Exercise instructions -> Return the listing below verbatim. Pictures do not belong in the copy.

Information provided ->
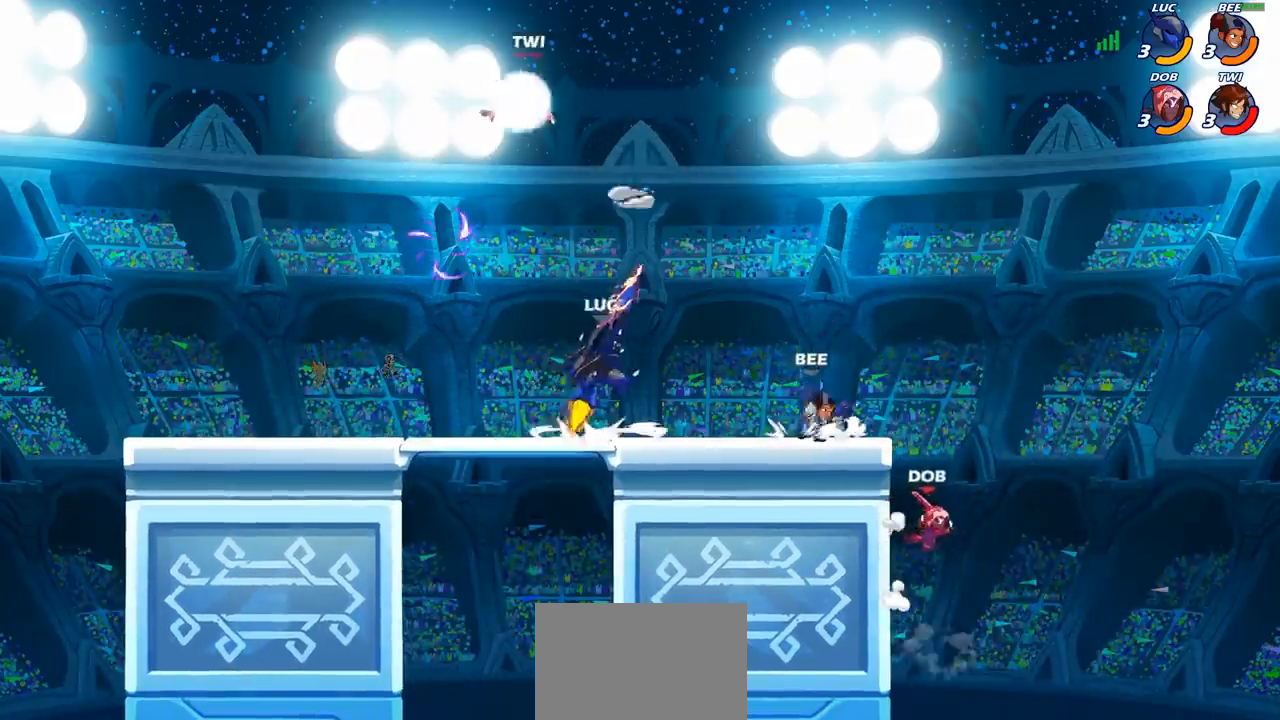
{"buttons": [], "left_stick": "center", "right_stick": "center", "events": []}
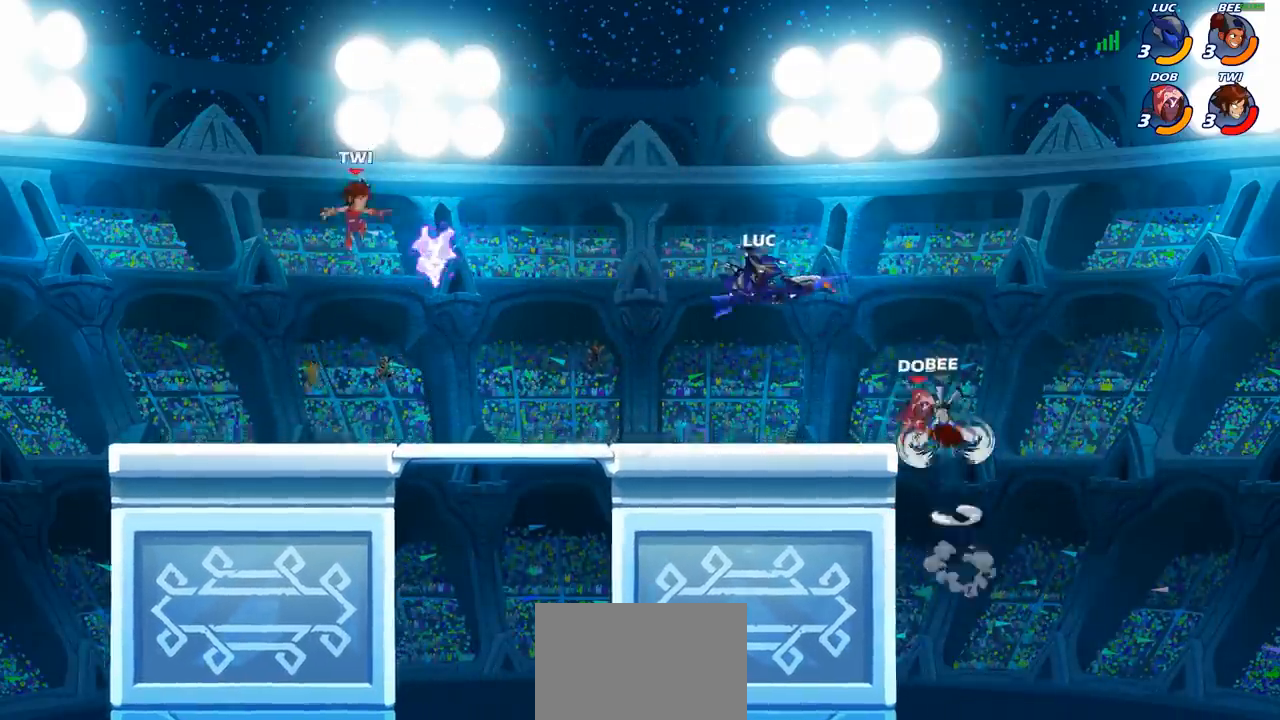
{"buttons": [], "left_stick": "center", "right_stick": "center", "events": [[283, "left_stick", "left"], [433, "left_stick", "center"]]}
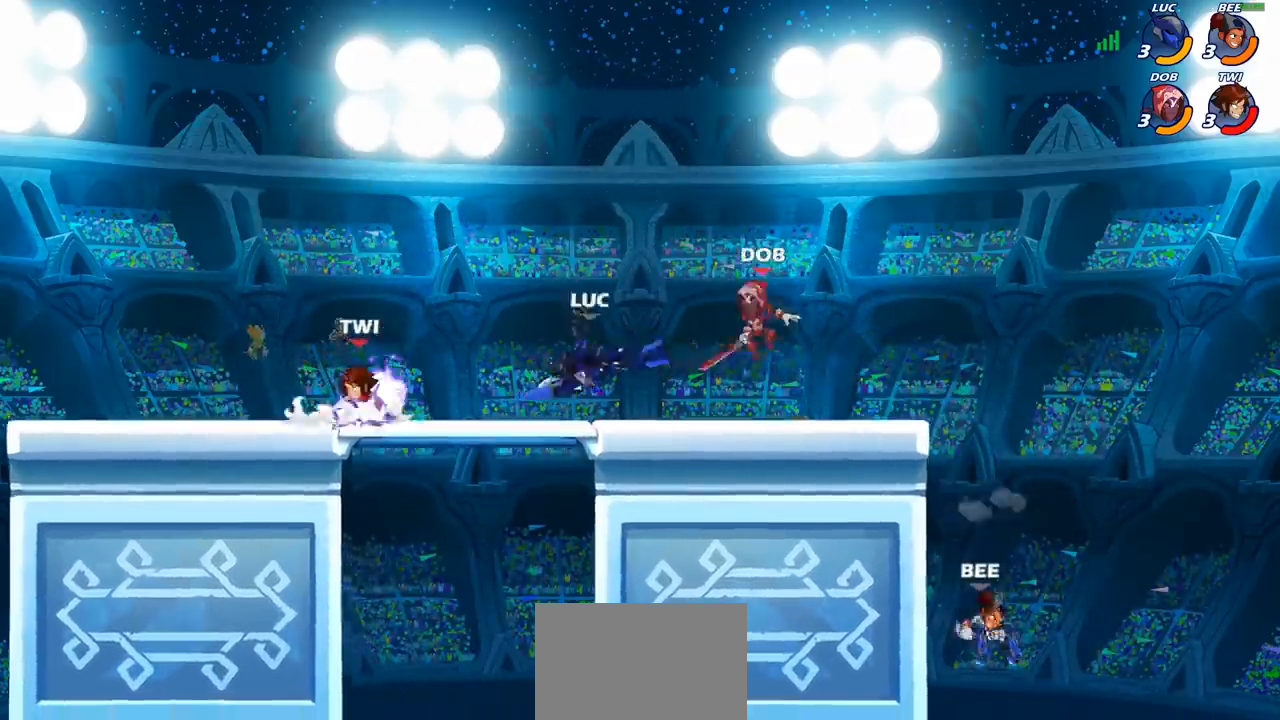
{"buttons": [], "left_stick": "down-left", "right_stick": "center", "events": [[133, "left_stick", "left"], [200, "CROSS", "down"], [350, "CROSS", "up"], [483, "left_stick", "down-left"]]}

Answer for this exercise ->
{"buttons": [], "left_stick": "center", "right_stick": "center", "events": []}
{"buttons": [], "left_stick": "center", "right_stick": "center", "events": [[283, "left_stick", "left"], [433, "left_stick", "center"]]}
{"buttons": [], "left_stick": "down-left", "right_stick": "center", "events": [[133, "left_stick", "left"], [200, "CROSS", "down"], [350, "CROSS", "up"], [483, "left_stick", "down-left"]]}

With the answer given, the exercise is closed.